Thanks to SemanticDB, Metals is:
- Mostly portable: Unlike Scalafix and Metadoc, Metals has modules that interface directly with compiler internals, but the majority its functionality is based on SemanticDB, so it can work with any compiler / compiler version that supports the SemanticDB compiler plugin.
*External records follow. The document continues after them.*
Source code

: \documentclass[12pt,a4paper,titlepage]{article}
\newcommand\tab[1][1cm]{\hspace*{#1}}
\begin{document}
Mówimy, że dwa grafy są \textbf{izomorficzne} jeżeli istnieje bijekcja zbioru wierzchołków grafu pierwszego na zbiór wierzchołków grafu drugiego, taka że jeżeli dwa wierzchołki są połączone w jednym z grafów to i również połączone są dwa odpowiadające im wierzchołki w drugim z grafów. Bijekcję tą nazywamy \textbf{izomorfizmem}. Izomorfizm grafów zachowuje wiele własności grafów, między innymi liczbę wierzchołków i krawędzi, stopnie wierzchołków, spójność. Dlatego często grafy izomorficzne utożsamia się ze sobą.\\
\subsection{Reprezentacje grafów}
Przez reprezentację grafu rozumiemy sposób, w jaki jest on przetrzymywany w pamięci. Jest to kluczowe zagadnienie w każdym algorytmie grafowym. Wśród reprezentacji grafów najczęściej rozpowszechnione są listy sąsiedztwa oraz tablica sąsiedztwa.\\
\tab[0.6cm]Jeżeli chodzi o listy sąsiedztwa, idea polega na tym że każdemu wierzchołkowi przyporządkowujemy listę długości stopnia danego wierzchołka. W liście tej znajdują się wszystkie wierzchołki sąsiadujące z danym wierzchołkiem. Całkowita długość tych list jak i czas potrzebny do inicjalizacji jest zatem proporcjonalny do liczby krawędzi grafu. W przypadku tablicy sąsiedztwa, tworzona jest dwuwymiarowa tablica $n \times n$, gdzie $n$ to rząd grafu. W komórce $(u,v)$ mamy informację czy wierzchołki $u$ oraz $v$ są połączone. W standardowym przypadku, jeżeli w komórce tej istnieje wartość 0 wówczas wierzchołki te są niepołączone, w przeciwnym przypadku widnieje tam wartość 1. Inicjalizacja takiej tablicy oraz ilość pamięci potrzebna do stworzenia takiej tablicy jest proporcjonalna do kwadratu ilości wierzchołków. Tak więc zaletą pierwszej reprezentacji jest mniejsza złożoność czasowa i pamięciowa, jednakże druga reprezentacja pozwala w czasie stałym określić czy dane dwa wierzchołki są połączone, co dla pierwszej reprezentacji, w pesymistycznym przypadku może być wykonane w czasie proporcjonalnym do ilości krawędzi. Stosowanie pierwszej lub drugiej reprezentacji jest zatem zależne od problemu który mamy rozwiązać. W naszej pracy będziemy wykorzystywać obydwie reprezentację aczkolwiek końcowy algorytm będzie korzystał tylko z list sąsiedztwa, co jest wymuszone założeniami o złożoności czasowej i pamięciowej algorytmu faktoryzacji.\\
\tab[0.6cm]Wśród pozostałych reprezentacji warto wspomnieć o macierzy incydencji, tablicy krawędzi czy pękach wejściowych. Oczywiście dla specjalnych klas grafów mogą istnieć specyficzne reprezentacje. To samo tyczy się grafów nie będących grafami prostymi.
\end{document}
- Surprisingly fast: A well-defined schema for semantic information that can come from multiple locations (dependency classpath, uncompiled files, compiled files, etc) allows for a robust implementation of indexing, which reliably speeds up operations like jump to definition and find usages. We have even experimented with a relational index for SemanticDB data, which further improves performance characteristics.
- Resilient: Reification of semantic information makes it possible to consult results of previous typechecks and accommodate certain edits by simply shifting offsets in old SemanticDB snapshots. This technique is surprisingly effective for supporting minor edits that result in temporarily invalid code.